Discovery, STS-133

The Vehicle Assembly Building about 7 miles away as seen from the NASA causeway.
It is used for the assembly of the Shuttle, external tank and solid rocket boosters.
It is 160 meters (525 ft) tall and encloses 3,664,883 cubic meters (129,428,000 cubic feet) of space making it one of the worlds largest buildings by volume.

We had tickets to see the launch from the Kennedy Space Center Visitors Complex.

We got there early so we had plenty of time to see the exhibits.
The Rocket Garden is a trip back in time.
From left to right.
1) Titan II GLV or Gemini-Titan, was used to launch twelve Gemini missions between 1964 and 1966.
2) Atlas-Agena, was used for 119 orbital launches between 1960 and 1978 including moon probes starting in January 1962
3Mercury-Atlas 1, first unmanned flight was July 29, 1960 and it's final flight completed 22 Earth orbits May 15, 1963
4) Juno II,  attempted 10 earth orbit and lunar probe missions between  December 1958 and May 1961, only 5 were successful.
5) Delta, has been the basis of a series of rockets,  First launched in 1960 there have been many more than 300 flights. 
6) Mercury-Redstone Launch Vehicle, was used for six sub-orbital Mercury flights starting December 1960 with manned flights in May and July 1961
7) Juno I, put the first American satellite, Explorer 1, in orbit in January 1958. It was used for five more flights only two of which achieved orbit.
8) Saturn IB, (horizontal) was used as a test vehicle for the Saturn 5 moon rocket.  Its first unmanned launch was in February 1966 and the first manned launch was February 1968.

A mural showing the International Space Station, ISS, with the flags of the participating countries in the foreground.

Some future astronauts were on hand for the launch.

We were allowed to board this shuttle.

A close view of the thermal protection system (TPS) tiles.

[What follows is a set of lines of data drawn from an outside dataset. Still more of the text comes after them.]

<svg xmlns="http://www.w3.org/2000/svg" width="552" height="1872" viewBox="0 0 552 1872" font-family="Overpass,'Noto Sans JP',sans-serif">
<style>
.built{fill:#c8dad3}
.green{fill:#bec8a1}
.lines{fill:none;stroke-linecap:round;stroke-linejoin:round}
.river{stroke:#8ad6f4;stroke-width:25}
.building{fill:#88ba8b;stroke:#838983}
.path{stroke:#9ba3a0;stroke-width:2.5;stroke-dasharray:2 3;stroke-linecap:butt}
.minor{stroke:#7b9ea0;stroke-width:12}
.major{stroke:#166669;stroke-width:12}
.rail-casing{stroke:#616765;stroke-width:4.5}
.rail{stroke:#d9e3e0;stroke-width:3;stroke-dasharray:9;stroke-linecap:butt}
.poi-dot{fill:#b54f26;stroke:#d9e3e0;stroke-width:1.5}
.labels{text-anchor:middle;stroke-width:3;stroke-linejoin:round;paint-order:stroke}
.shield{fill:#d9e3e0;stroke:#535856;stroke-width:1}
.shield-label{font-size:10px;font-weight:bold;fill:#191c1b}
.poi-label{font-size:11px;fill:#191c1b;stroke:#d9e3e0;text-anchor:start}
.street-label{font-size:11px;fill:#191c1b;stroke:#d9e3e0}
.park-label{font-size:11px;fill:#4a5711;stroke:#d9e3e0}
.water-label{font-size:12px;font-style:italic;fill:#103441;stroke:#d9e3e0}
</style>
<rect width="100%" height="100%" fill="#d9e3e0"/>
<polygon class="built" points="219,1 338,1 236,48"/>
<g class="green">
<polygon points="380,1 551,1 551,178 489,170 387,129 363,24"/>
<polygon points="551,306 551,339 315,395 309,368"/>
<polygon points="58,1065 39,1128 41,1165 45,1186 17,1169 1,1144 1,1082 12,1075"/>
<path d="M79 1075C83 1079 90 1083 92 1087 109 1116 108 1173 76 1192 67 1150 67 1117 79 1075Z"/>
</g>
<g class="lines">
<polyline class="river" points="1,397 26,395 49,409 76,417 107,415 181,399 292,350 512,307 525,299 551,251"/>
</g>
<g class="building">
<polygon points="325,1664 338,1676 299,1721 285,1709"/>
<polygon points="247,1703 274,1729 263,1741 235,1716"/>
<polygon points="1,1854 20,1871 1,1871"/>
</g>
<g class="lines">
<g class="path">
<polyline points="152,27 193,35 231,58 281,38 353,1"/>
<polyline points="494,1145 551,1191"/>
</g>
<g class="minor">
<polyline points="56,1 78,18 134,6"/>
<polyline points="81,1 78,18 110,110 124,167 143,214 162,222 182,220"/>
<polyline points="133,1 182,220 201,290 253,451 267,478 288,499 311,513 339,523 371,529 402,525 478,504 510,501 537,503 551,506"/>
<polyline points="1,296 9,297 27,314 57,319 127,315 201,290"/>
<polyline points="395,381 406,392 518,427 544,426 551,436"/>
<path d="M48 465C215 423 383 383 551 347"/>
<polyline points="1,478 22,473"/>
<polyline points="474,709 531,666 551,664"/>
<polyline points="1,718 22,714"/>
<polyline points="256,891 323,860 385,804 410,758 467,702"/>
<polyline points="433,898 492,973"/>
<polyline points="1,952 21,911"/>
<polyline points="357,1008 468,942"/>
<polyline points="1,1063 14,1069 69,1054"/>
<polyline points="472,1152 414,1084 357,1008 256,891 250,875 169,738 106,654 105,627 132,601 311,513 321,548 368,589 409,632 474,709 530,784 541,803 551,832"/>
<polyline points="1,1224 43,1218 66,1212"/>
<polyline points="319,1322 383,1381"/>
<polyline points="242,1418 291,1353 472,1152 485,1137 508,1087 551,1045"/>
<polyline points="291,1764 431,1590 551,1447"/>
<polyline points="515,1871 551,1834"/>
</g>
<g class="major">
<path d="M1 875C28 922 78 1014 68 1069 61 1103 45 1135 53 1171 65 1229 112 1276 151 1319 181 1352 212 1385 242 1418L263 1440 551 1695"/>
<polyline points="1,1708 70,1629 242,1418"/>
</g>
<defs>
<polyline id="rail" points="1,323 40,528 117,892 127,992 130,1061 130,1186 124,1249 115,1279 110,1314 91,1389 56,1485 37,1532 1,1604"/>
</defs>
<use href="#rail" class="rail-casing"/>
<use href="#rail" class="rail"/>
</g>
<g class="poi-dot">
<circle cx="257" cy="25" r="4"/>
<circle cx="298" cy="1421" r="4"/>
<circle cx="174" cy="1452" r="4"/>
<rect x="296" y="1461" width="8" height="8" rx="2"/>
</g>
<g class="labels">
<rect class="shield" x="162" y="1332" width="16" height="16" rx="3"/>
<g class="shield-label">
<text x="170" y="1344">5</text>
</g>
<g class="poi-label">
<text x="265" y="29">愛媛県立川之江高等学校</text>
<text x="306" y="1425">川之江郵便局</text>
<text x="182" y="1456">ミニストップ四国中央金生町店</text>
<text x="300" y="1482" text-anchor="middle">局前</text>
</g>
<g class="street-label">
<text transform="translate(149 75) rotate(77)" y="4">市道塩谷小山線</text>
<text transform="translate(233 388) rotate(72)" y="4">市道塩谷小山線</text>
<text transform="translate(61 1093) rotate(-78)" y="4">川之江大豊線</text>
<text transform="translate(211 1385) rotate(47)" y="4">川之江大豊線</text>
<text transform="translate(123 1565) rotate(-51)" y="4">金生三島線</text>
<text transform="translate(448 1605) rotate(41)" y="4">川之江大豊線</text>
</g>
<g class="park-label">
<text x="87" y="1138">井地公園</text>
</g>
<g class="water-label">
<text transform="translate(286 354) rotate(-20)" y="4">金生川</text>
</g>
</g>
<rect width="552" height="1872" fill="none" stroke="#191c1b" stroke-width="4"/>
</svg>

The tiles provide protection from the heat of reentry.
I can't properly simulate that, but here I am holding one while it was heated with a propane torch.
My fingers are against the tile directly behind the hot spot in the second picture and I could not feel the temperature rise at all.

The highly reflective bay doors give a unique perspective of the payload in the cargo bay.

Discovery on the pad. (Photo courtesy of NASA)

And as seen on the display that was set up at the Visitors Center.

They also had coverage of the docking of the Automated Transfer Vehicle, ATV, Johannes Kepler,  with the Space Station.
Had there been problems with this mission it may have delayed the Discovery launch so we were all glad to see it was successful.

The launch was spectacular.

We were advised by one of the guides at the center that we would see the shuttle emerge above the tank at the center of this picture.

She wasn't quite right.
Our view was nearly blocked by the palm trees on the left but our location did provide a great shot as the shuttle passed behind the flags.

Rising higher.

Then it was hidden behind its smoke trail.

Emerging again

Followed by separation of the Solid Rocket Boosters, SRB, 126 seconds into the flight.
It certainly didn't seem that long.

Here is another view of the launch.
This one taken from a plane leaving Orlando.
Neil Monday graciously gave permission for me to include it here. Thanks Neil.
I have run his video through a program to minimize the vibration.
That introduced some other artifacts.
If you want to see the original go to his YouTube page​user/​NeilMonday

Here is a view from the booster rocket.
It shows the launch, separation, and descent to the booster's landing in the ocean.

And another launch from even higher up.
This one the Johannes Kepler ATV as seen from the ISS.
Taken by astronaut Paolo Nespoli on 16 February 2011.

It is a stale phrase but "Once in a lifetime!" certainly applies to the experience.